I put a hand on my hip and met her cold, blue-eyed stare. “While we’re taking this trip down Memory Lane, you might want to get a clue. I wasn’t trying to kill anyone. I was trying to save a human kid you guys were trying to eat. Unlike you, I would have much rather been at IHOP munching on chocolate chip pancakes than football players.”

“That doesn’t make the girl you killed any less dead,” Venus said as the red fledglings behind her stirred restlessly.

“Z? You killed someone?” Jack asked.

I opened my mouth to answer, but Venus beat me to it. “She did. Elizabeth No Last Name.”

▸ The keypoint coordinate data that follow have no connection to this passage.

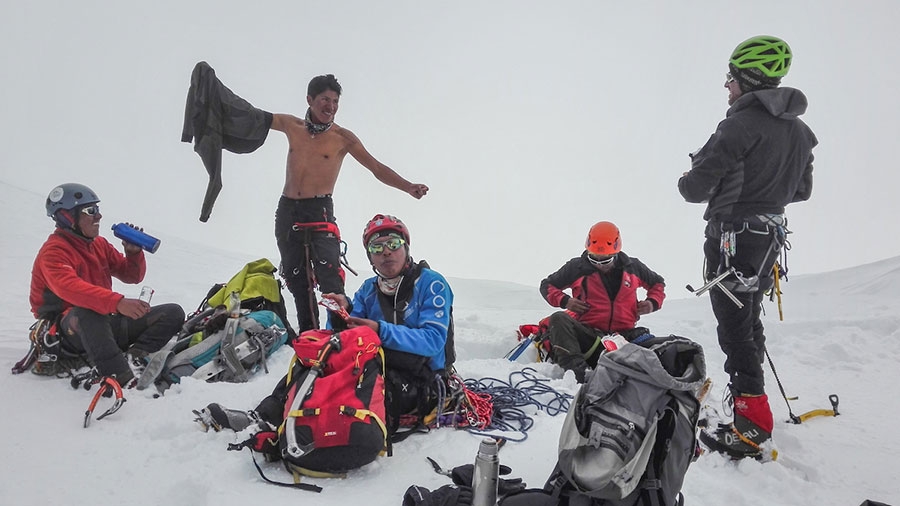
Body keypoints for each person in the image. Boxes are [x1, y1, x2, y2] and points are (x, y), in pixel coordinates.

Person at [678, 35, 817, 459]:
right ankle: (752, 412)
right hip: (768, 240)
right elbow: (803, 190)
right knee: (747, 320)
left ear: (747, 79)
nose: (727, 87)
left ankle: (751, 426)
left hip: (732, 238)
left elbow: (692, 188)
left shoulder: (737, 126)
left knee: (735, 328)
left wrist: (708, 172)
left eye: (731, 78)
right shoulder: (800, 132)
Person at [196, 214, 454, 436]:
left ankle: (299, 423)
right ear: (370, 257)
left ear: (406, 248)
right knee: (320, 351)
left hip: (423, 380)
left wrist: (378, 330)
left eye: (393, 244)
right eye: (377, 247)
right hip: (383, 366)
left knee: (356, 375)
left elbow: (432, 341)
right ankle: (268, 414)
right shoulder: (368, 290)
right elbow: (344, 335)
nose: (386, 251)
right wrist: (342, 312)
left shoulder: (430, 283)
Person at [271, 75, 430, 334]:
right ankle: (309, 337)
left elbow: (376, 167)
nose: (331, 106)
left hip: (319, 209)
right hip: (288, 210)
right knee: (297, 278)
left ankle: (342, 336)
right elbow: (254, 119)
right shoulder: (291, 125)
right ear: (310, 100)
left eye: (335, 101)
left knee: (330, 278)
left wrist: (408, 186)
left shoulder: (342, 137)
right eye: (325, 99)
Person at [29, 183, 185, 386]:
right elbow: (70, 288)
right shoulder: (54, 251)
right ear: (67, 217)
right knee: (87, 311)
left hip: (102, 323)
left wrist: (133, 253)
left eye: (98, 210)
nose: (99, 216)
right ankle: (120, 378)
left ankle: (133, 357)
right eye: (90, 211)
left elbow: (131, 276)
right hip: (67, 332)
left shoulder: (98, 244)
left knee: (173, 312)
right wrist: (118, 303)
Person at [539, 221, 666, 382]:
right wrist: (566, 301)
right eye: (594, 259)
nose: (599, 264)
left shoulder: (633, 267)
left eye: (605, 260)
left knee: (661, 347)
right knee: (558, 319)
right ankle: (579, 375)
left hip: (623, 339)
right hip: (590, 338)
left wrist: (652, 303)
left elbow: (657, 283)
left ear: (616, 253)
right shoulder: (577, 267)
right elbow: (547, 285)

“I had to,” I said simply, speaking to Jack and ignoring Venus and the red fledglings, even though something about them had the little hairs on the back of my neck standing on end. “They weren’t letting Heath and me out of here alive.” Then I turned my attention back to Venus. She had an icy beauty. Venus was sleek and sexy in a pair of tight designer jeans and a simple cropped black tank that had a rhinestone skull’s head on it. Her hair was long and thick and the kind of blond that looked golden. In other words, she was definitely attractive enough to hang with Aphrodite, which was saying something, because Aphrodite is totally gorgeous. And, like Aphrodite used to be, Venus was obviously a hateful bitch, and probably had been one before she died and un-died. I narrowed my eyes at her. “Look, I told you guys to back off and let us out of here. You didn’t. I did what I had to then to protect someone I cared about—and you all should know I’d do it again.” My eyes shifted from Venus to the fledglings behind her while I stifled the urge to reach for a couple of the elements and have wind and fire put a little added punch to my threat.

Venus glared back at me.

“Okay, y’all have got to learn to get along. Are you remembering that the entire outside world might be against us, or at least filled with scary booger monsters?” Stevie Rae sounded tired but herself. She sat up, gingerly straightening her Dixie Chicks T-shirt and slowly leaning back against the pillows Darius had propped behind her. “So, like Tim Gunn on Project Runway would say, let’s make it work.”

“Ooooh, I love that show,” Jack gushed.

I heard a couple of the red fledglings mumble agreement and decided Stevie Rae might have had a point during one of our many trash TV arguments: Reality shows could make the world a better place and bring peace to all mankind.

“Making it work sounds good to me.” Even though my internal alarm was still warning me that all was not sweetness and light with the red fledglings, I smiled at Stevie Rae, who dimpled back at me. Okay, she obviously believed we could figure out a way to get along. So maybe my alarm system was misfiring simply because Venus was a hateful bitch, and not because she and the rest of them were evil incarnate.